> _Source data_
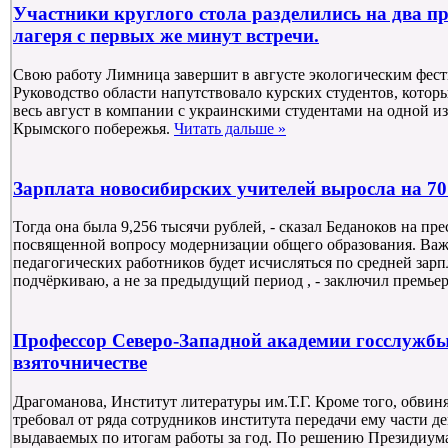
Участники круглого стола разделились на два 
лагеря с первых же минут встречи.
Свою работу Лимница завершит в августе экологическим фес
Руководство области напутствовало курских студентов, котор
весь август в компании с украинскими студентами на одной из
Крымского побережья.
Читать дальше »
Зарплата новосибирских учителей выросла на 7
Тогда она была 9,256 тысячи рублей, - сказал Беданоков на пр
посвященной вопросу модернизации общего образования. Важн
педагогических работников будет исчисляться по средней зарп
подчёркиваю, а не за предыдущий период , - заключил премье
Профессор Северо-Западной академии госслужбы
взяточничестве
Драгоманова, Институт литературы им.Т.Г. Кроме того, обви
требовал от ряда сотрудников института передачи ему части д
выдаваемых по итогам работы за год. По решению Президиум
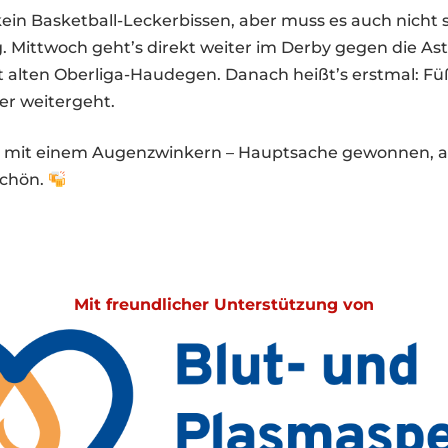
in Basketball-Leckerbissen, aber muss es auch nicht s
 Mittwoch geht’s direkt weiter im Derby gegen die Astr
t alten Oberliga-Haudegen. Danach heißt’s erstmal: Füß
r weitergeht.
 mit einem Augenzwinkern – Hauptsache gewonnen, al
schön.
Mit freundlicher Unterstützung von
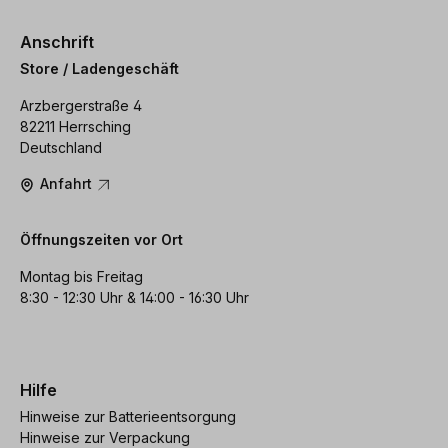
Anschrift
Store / Ladengeschäft
Arzbergerstraße 4
82211 Herrsching
Deutschland
Anfahrt
Öffnungszeiten vor Ort
Montag bis Freitag
8:30 - 12:30 Uhr & 14:00 - 16:30 Uhr
Hilfe
Hinweise zur Batterieentsorgung
Hinweise zur Verpackung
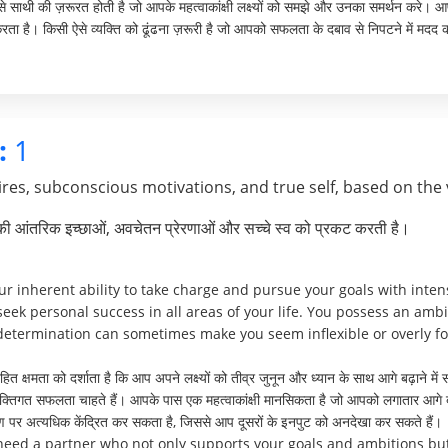
 ऐसे साथी की ज़रूरत होती है जो आपके महत्वाकांक्षी लक्ष्यों को समझे और उनका समर्थन कर
ता है। किसी ऐसे व्यक्ति को ढूंढना ज़रूरी है जो आपको सफलता के दबाव से निपटने में म
:
1
res, subconscious motivations, and true self, based on the 
पकी आंतरिक इच्छाओं, अवचेतन प्रेरणाओं और सच्चे स्व को प्रकट करती है।
 inherent ability to take charge and pursue your goals with intens
seek personal success in all areas of your life. You possess an amb
etermination can sometimes make you seem inflexible or overly fo
 क्षमता को दर्शाता है कि आप अपने लक्ष्यों को तीव्र जुनून और ध्यान के साथ आगे बढ़ाने में स
ं व्यक्तिगत सफलता चाहते हैं। आपके पास एक महत्वाकांक्षी मानसिकता है जो आपको लगातार आगे 
ोण पर अत्यधिक केंद्रित कर सकता है, जिससे आप दूसरों के इनपुट को अनदेखा कर सकते हैं।
 need a partner who not only supports your goals and ambitions b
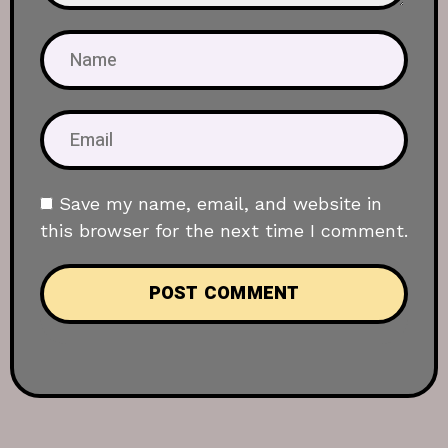
Save my name, email, and website in
this browser for the next time I comment.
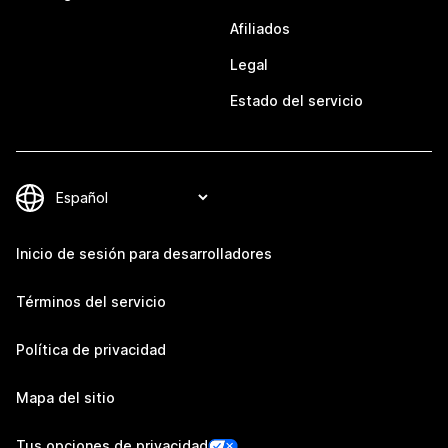
Afiliados
Legal
Estado del servicio
Inicio de sesión para desarrolladores
Términos del servicio
Política de privacidad
Mapa del sitio
Tus opciones de privacidad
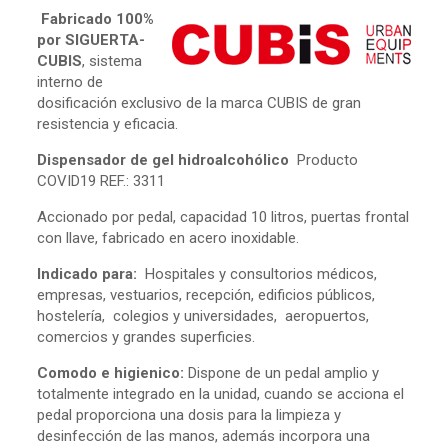
Fabricado 100%
por SIGUERTA-
CUBIS
, sistema
interno de
dosificación exclusivo de la marca CUBIS de gran
resistencia y eficacia.
Dispensador de gel
hidroalcohólico
Producto
COVID19 REF.: 3311
Accionado por pedal, capacidad 10 litros, puertas frontal
con llave, fabricado en acero inoxidable.
Indicado para:
Hospitales y consultorios médicos,
empresas, vestuarios, recepción, edificios públicos,
hostelería, colegios y universidades, aeropuertos,
comercios y grandes superficies.
Comodo e higienico:
Dispone de un pedal amplio y
totalmente integrado en la unidad, cuando se acciona el
pedal proporciona una dosis para la limpieza y
desinfección de las manos, además incorpora una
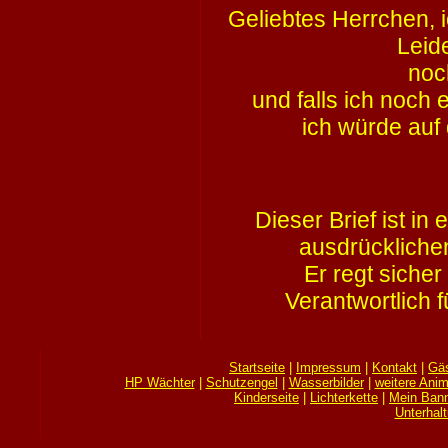
Geliebtes Herrchen, i
Leid
noch
und falls ich noch
ich würde auf 
Dieser Brief ist in
ausdrückliche
Er regt siche
Verantwortlich f
Startseite
|
Impressum
|
Kontakt
|
Gä
HP Wächter
|
Schutzengel
|
Wasserbilder
|
weitere Anim
Kinderseite
|
Lichterkette
|
Mein Bann
Unterhal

> _Exercise goal_
Every line above with the word "privacidad" belongs in the answer, copied as written.

> _Response to the task_
Política de privacidad
Tus opciones de privacidad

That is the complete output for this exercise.